Five years on from the financial crisis and some weeks we still can't get away from banks. With the UK's five largest banks all reporting quarterly figures and a focus on taxpayer exits at Lloyds Banking Group and Royal Bank of Scotland (RBS), this is one of those weeks.
Yesterday, Lloyds made yet another provision against payment protection insurance (PPI) mis-selling claims, setting aside a further £750 million (€875 million). But assuming a majority of skeletons have now been pulled out of that closet, the bank’s underlying message was strong.
Stripping out PPI, profits were up by 83 per cent to £1.5 billion, leaving chief executive Antonio Horta-Osorio confidently predicting a return to the glory days in which Lloyds was a “high-dividend” payer.
Lloyds is the British government’s poster child for banking sector re-privatisation. A government sale of 6 per cent of the bank in September allowed taxpayers a clean exit and another large tranche of the state’s remaining 33 per cent will be sold next year.
RBS, in which the government still owns 88 per cent, is the dunce of the banking class.
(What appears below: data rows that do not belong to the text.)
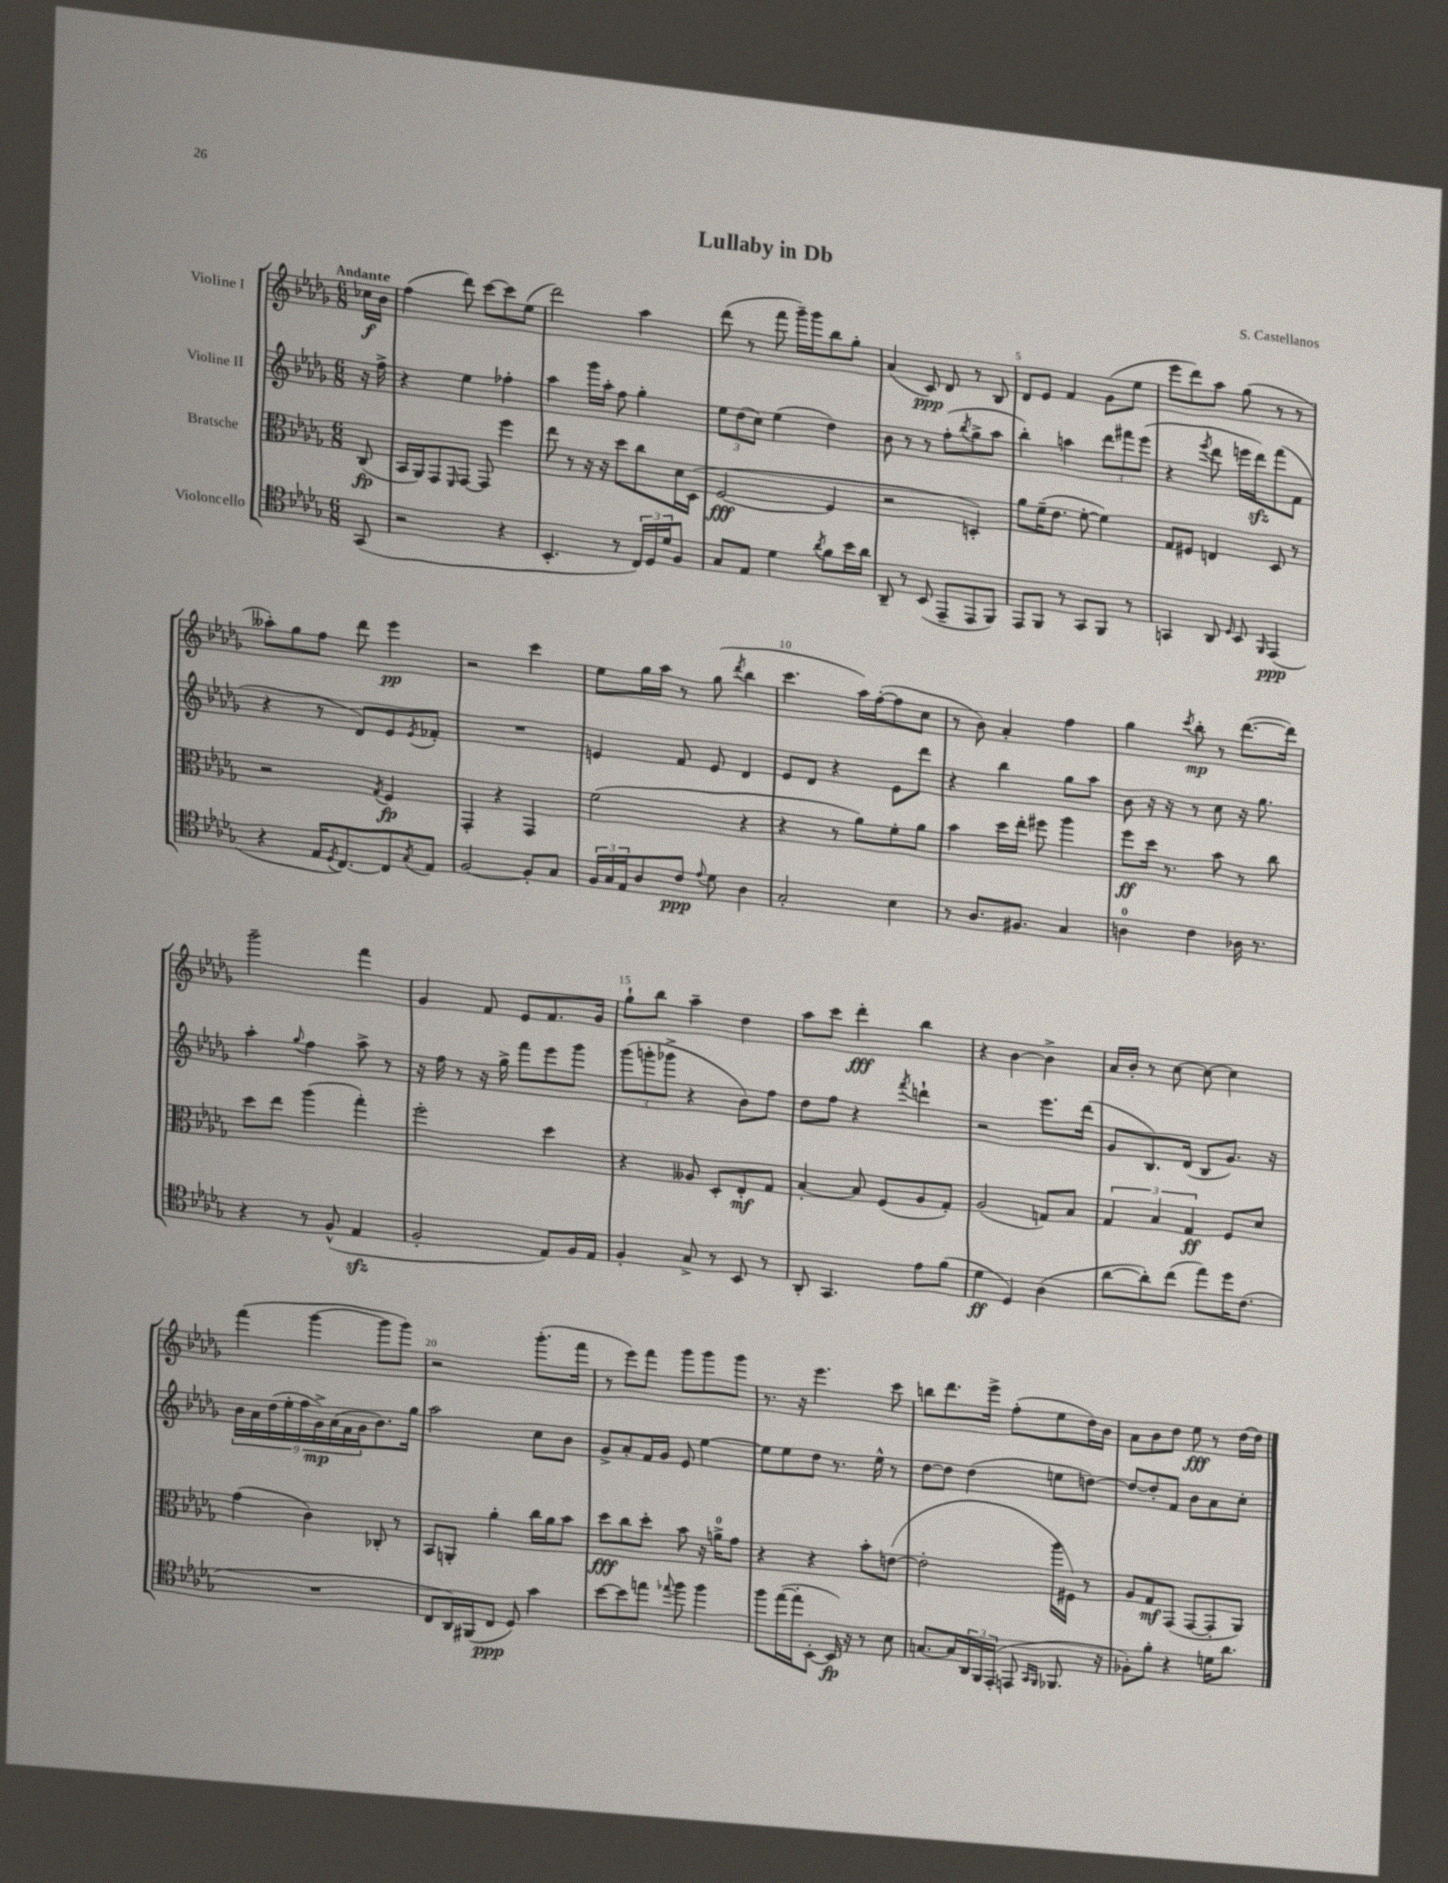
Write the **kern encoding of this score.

**kern	**kern	**kern	**kern
*staff4	*staff3	*staff2	*staff1
*clefC4	*clefC3	*clefG2	*clefG2
*k[b-e-a-d-g-]	*k[b-e-a-d-g-]	*k[b-e-a-d-g-]	*k[b-e-a-d-g-]
*M6/8	*M6/8	*M6/8	*M6/8
(8GG-	(8C	16r	16cc-
.	.	16ff^	16b-
=	=	=	=
2r	16BB-	4r	(4ff
.	16AA-)	.	.
.	8GG-	.	.
.	16qqFF	.	.
.	[8GG-	4ee-	8ddd-)
.	8GG-]	.	[8ccc
4r	4ff	4ff-'	8ccc]
.	.	.	(8ee-
=	=	=	=
4.BB-'	8ee-	4aa-	2ddd-)
.	8r	.	.
.	16r	16ggg-	.
.	16r	16aa-'	.
8r	8dd-	8ff	.
24C)	8cc	4gg-'	4aa-
24D-	.	.	.
24d-	.	.	.
8F	16d-	.	.
.	(16D-	.	.
=	=	=	=
8G-	[2F	12ee-	(8ddd-
.	.	(12dd-	.
8E-	.	.	8r
.	.	12cc)	.
4d-	.	(4ee-	8fff
.	.	.	16ggg-~)
.	.	.	16ggg-
8qa-	.	.	.
8f	4F]	4dd-)	8bb-
16b-	.	.	8gg-'
16a-	.	.	.
=	=	=	=
8AA-~	2r	8b-	(4a-
8r	.	8r	.
(8BB-	.	8r	8c)
8EE-~	.	(8ff'	8d-
.	.	8qbb-	.
8EE-	4D')	8gg-^	8r
8FF)	.	8aa-	8B-
=	=	=	=
8EE-	8a-	4bb-')	8d-
8FF	(16f~	.	8e-
.	8.e-	.	.
8r	.	4aa	4f
8GG-	[8f'	.	.
8FF	4f])	12ddd-	(8g-
.	.	12fff#	.
8r	.	.	8ee-
.	.	(12eee-	.
=	=	=	=
4GG	8G-	4r	8eee-
.	8F#	.	8ddd-)
.	.	8qeee-	.
8AA-	4E	8ddd-	8aa-
16qqD-	.	.	.
8BB-	.	16eee	(8gg-
.	.	16ddd-)	.
16qqFF	.	.	.
(4EE-	8D-	(8fff	8r
.	8r	8f	8r
=	=	=	=
4r	2r	4r	8aa--')
.	.	.	8gg-
16E-	.	8r	8ff
8qD-	.	.	.
[8.C)	.	.	.
.	.	8d-)	8ddd-
.	8qG-	.	.
8C]	4F	8e-	4eee-
8qG-	.	8qe-	.
8E-	.	8f-'	.
=	=	=	=
[2F	4GG-'	2.r	2r
.	4r	.	.
8F']	4GG-	.	4ccc
8G-	.	.	.
=	=	=	=
24F	(2f	4e	8ee-
24G-	.	.	.
24E-	.	.	.
8A-	.	.	16gg-
.	.	.	16aa-
8c	.	8f	8r
8qqe-	.	.	.
8d-	.	8e	(8gg-
.	.	.	8qddd-
4A-	4r	4d-	4bb-
=	=	=	=
2G-'	4r	8e-	4.ccc
.	.	8d-	.
.	8r	4r	.
.	8a-)	.	16aa-)
.	.	.	([16ff'
4B-	8f'	8e-	8ff]
.	8a-	8ddd-	8cc
=	=	=	=
8r	4b-	4r	8r
8.A-	.	.	8b-)
.	16dd-	4bb-	4a-'
8.F#	16ee-'	.	.
.	8ff#	.	.
4G-	4aa-	8gg-	4ff
.	.	8aa-	.
=	=	=	=
4A	8ff	8b-	4gg-
.	16dd-	16r	.
.	8.r	16r	.
.	.	.	8qccc
4c	.	8r	8bb-'
.	8b-	8cc	8r
16A-	8r	16r	([8.ddd-
8.r	.	8.gg-	.
.	8cc	.	.
.	.	.	16ddd-])
=	=	=	=
4r	8dd-	4aa-'	2ggg-~
.	8ee-	.	.
.	.	8qqgg-	.
8r	(4aa-	4ff	.
(8F^^	.	.	.
4E-	4gg-')	8aa-^	4fff
.	.	8r	.
=	=	=	=
2F'	2ff'	16r	4g-
.	.	16ff	.
.	.	8r	.
.	.	16r	8f
.	.	16gg-^	.
.	.	8fff	8e-
8E-)	4dd-	8eee-	8.f
16F	.	8ggg-	.
16E-	.	.	16g-
=	=	=	=
4F'	4r	(12ggg-	8gg-`
.	.	12ggg'	.
.	.	.	8bb-
.	.	12ggg-^	.
8G-^	8A--	4r	4aa-~
8r	8D-'	.	.
8BB-	8E-'	8b-)	4dd-
8r	8G-	8ff	.
=	=	=	=
8AA-'	[4B-'	8dd-	8aa-
4.GG-	.	8ff	8ccc
.	8B-]	4r	4ddd-'
.	(8F	.	.
.	.	8qfff	.
8e-	8A-	4ddd`	4bb-
(8f	8G-')	.	.
=	=	=	=
4d-	(2A-	2r	4r
4D-)	.	.	[4b-
(4A-	8G)	8.eee-	4b-^]
.	8B-	.	.
.	.	(16ddd-	.
=	=	=	=
[8a-	6G-	8g-	16a-
.	.	.	16b-'
8a-'])	.	8.B-)	8r
.	6B-	.	.
(8cc	.	.	[8cc
.	.	(16d-	.
.	6G-	.	.
8ee-)	.	8B-	8cc_
16dd-	8F	8.g-)	4cc]
(8.c	.	.	.
.	8d-	.	.
.	.	16r	.
=	=	=	=
2.r	(4g-	18b-	(4fff
.	.	18a-	.
.	.	(18dd-	.
.	.	18ee-'	.
.	.	18ff	.
.	4c)	.	[4ggg-
.	.	18g-^)	.
.	.	(18a-	.
.	.	18f	.
.	.	18g-	.
.	8C-'	8.b-)	8ggg-]
.	8r	.	8ggg-)
.	.	16gg-	.
=	=	=	=
8C	8BB-	2aa-	2r
16AA-)	8AA'	.	.
(16FF#	.	.	.
8C	4a-'	.	.
8D-)	.	.	.
4g-	16cc	8cc	(8.ggg-'
.	16a-	.	.
.	8b-	8b-	.
.	.	.	16fff
=	=	=	=
[8b-	8dd-	8g-^	8r
8b-]	8cc	8a-'	8eee-)
8ee	8dd-'	16f	8fff
.	.	16g-	.
8qqee-	.	.	.
8ff	8b-	8e-	8ggg-
4ff	16r	[4ee-	8ggg-
.	16a^	.	.
.	8g-	.	8ggg-
=	=	=	=
8ff	4r	8ee-]	8.r
([16ee-	.	8ee-	.
16ee-']	.	.	16r
[8BB-'	4r	8dd-	4.eee-
16BB-])	.	8.r	.
16r	.	.	.
8r	8b-'	.	.
.	.	16ee-^^	.
8B-	([8e	8r	8ccc
=	=	=	=
[8.G	2e']	[8dd-	8bb
.	.	8dd-]	8.ddd-
16G]	.	.	.
24AA-	.	(4dd-	.
24FF	.	.	.
.	.	.	16eee-^
(24EE-'	.	.	.
8EE	.	.	(8ff'
16qqGG-	.	.	.
16qqFF	.	.	.
8.FF-	16aa-	8ee	8ee-
.	16F#)	.	.
.	8r	[8dd)	16dd-)
16r	.	.	16b-
=	=	=	=
8F-')	8A-	8dd_	8a-
8f'	8G-	8dd']	8b-
4r	(8GG-	8f	8dd-
.	[8GG-	8b-	8ee-
16d	8GG-']	8a-	8r
8.a-	.	.	.
.	8AA-)	8cc'	[16dd-
.	.	.	16dd-]
==	==	==	==
*-	*-	*-	*-
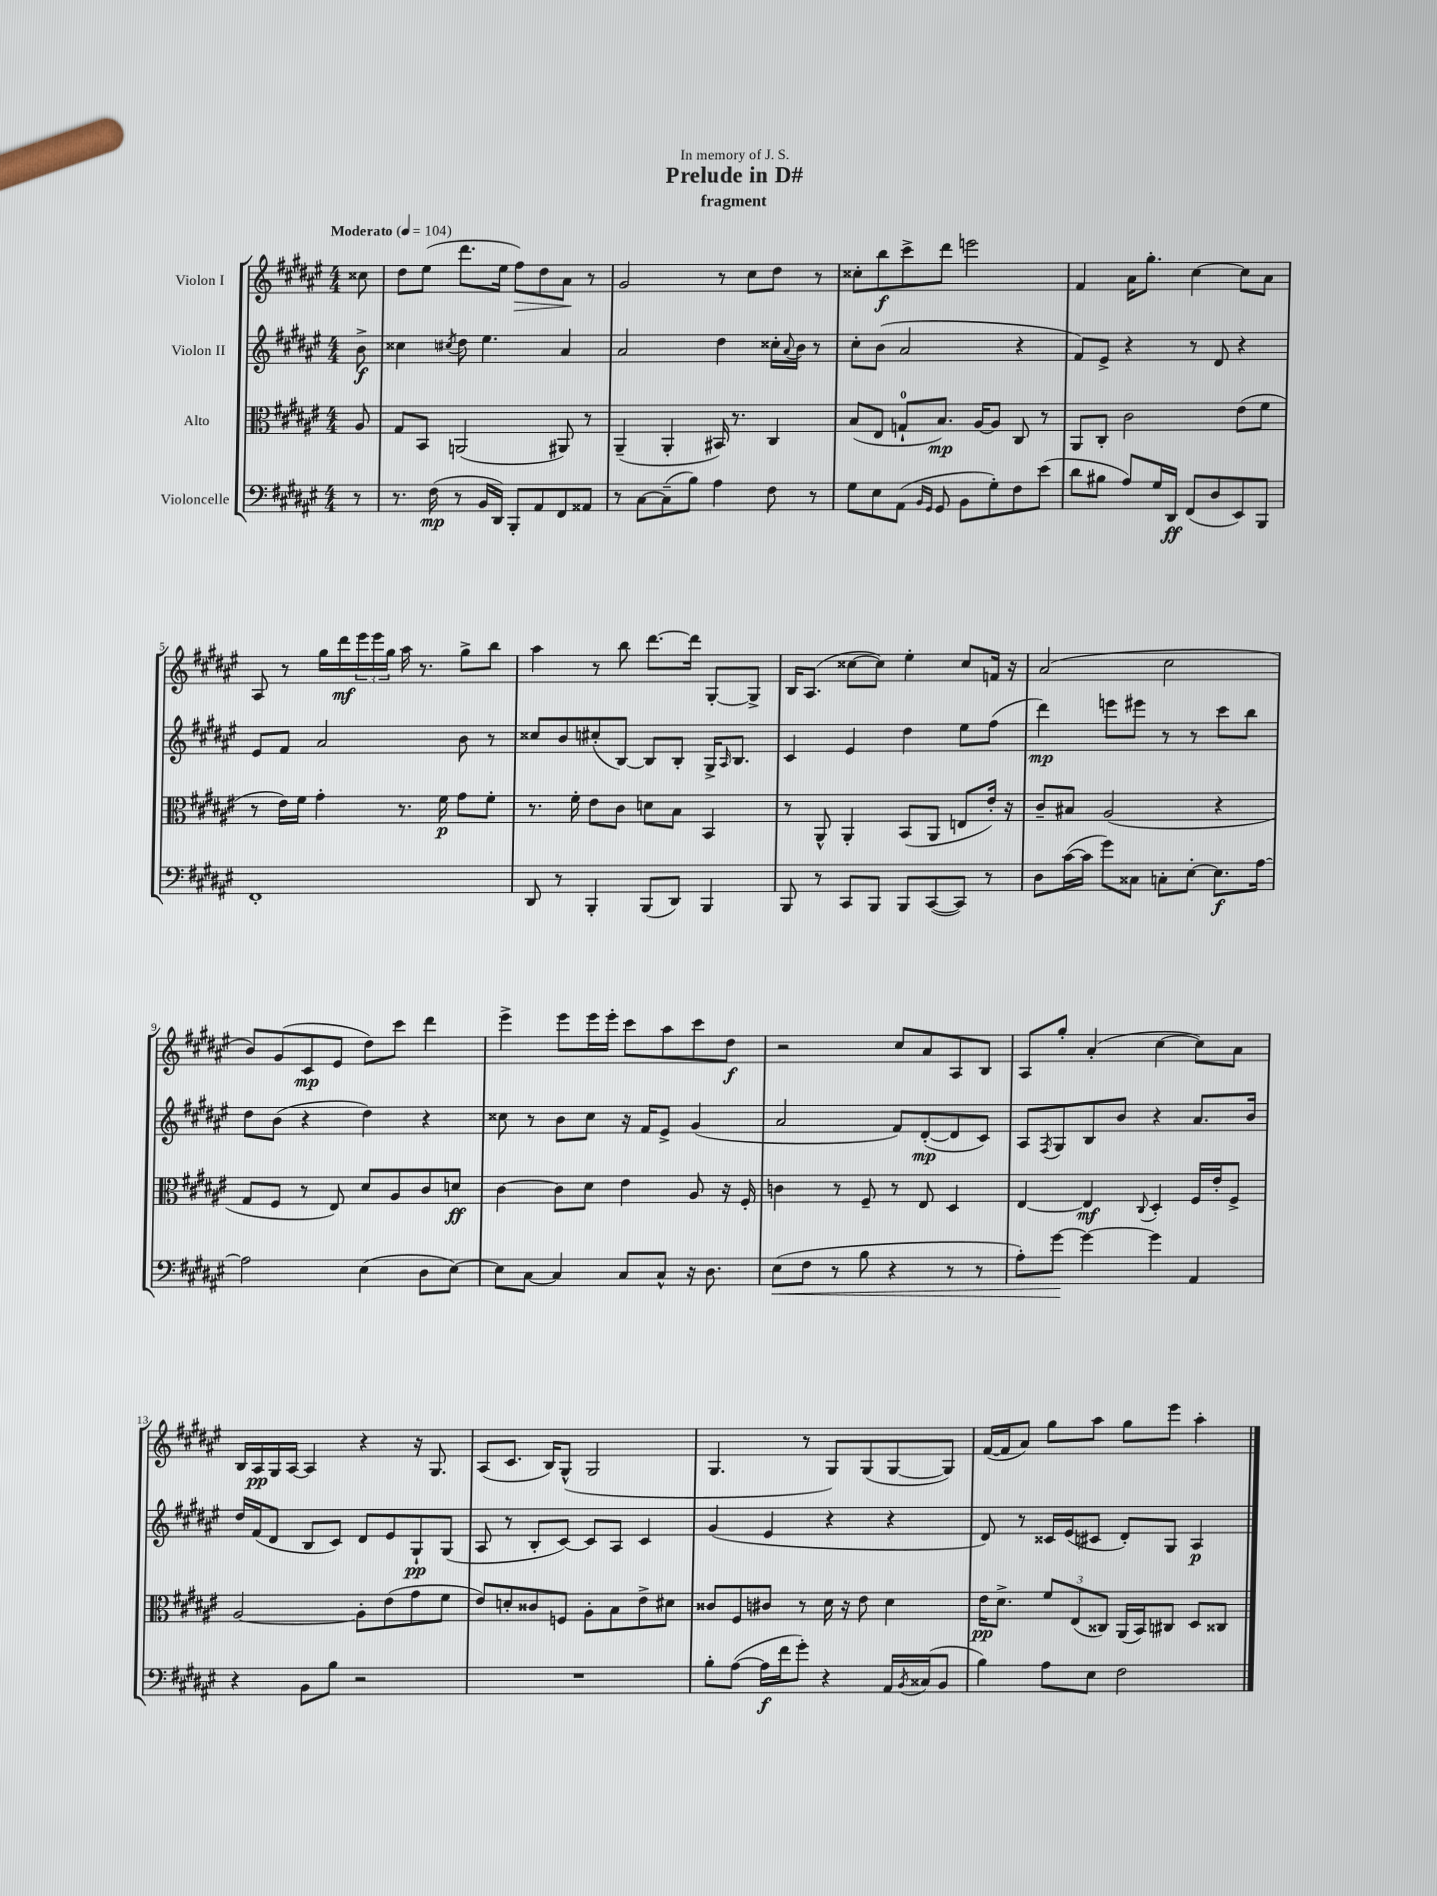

Former chief executive Stephen Hester was sent home early from school in the summer and the government has been persistently critical of its biggest bank.
RBS's new chief executive, Ross McEwan, is expected to say on Friday that the bank has finally turned a profit. More importantly, between now and then the chancellor of the exchequer, George Osborne, is expected to announce the results of a strategic review into whether RBS should be split into a "good bank" and a "bad bank".
Pretty much everyone agrees that a split in 2008 would have significantly boosted bank lending, but the question of whether to do it belatedly is much more vexed.
In the Yes camp sit former Bank of England governor Mervyn King and UKFI chief James Leigh-Pemberton. In the No camp sit RBS's biggest private investors, including Standard Life, as well as Northern Irish pundits who rightly fear Ulster Bank would be permanently marooned in RBS's "bad bank".
Mr Osborne has hired Rothschild to advise him on strategy but it is hard to believe a decision will be anything other than political. While he would dearly love a tidier RBS to lend more, his priority is surely to be able to begin, or at least announce, a break-even sell-off of the bank before a general election in 2015.
It is impossible to see how the chancellor could do this without either spending government money to recapitalise the bad bank or critically damaging the good bank.
Having committed to a high-profile review, expect Osborne to unveil – using as many words as possible – an internal reshuffle of RBS that does as little as possible.
Emerging-market cash
Last week China, this week the Islamic world – it's full steam ahead for the British government's mission to bring emerging-market cash into the City.
British prime minister David Cameron yesterday told the World Islamic Economic Forum in London that he wants the City to be a global centre for Islamic investment. Ambitious words from a prime minister whose chancellor of the exchequer promised a Chinese audience just last week that it is his "personal mission" to make London a global hub for renminbi trading.
The UK’s appeal to Islamic investors combines a new London Stock Exchange Islamic Market Index with the first issue of an Islamic bond by a non-Muslim country.
The index will identify and monitor Islamic-compliant business activities which the LSE believes will help attract new issuers, giving the UK a slice of the $1.3 trillion a year Sharia market. And Cameron is putting taxpayers' money where his mouth is with an eye-catching £200 million sukuk or Islamic treasury bond secured on government property in central London.
Islam prohibits the charging of interest, knocking out a huge swathe of possible investments for Muslims; UK property and infrastructure projects provide excellent alternative revenues that are attractively safe and Sharia-complaint.
The government's own Debt Management Office (DMO) has poured cold water on sukuk bonds in the past, arguing that additional structuring costs make Islamic finance an expensive way for taxpayers to borrow money. In the context of an emerging-markets charm offensive, however, the DMO seems to have been persuaded to let this little one go.